Dataset entries:

= = = = =

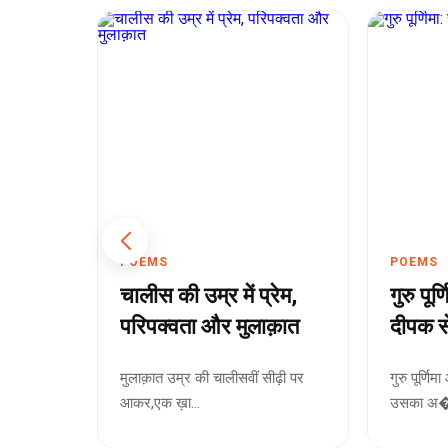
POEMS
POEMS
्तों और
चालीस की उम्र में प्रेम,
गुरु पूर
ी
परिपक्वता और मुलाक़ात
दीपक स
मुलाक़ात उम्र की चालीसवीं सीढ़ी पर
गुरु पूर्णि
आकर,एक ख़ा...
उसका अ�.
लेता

= = = = =

### Work instruction
Set out every record exactly, images excluded.

### Answer to the exercise
POEMS
POEMS
्तों और
चालीस की उम्र में प्रेम,
गुरु पूर
ी
परिपक्वता और मुलाक़ात
दीपक स
मुलाक़ात उम्र की चालीसवीं सीढ़ी पर
गुरु पूर्णि
आकर,एक ख़ा...
उसका अ�.
लेता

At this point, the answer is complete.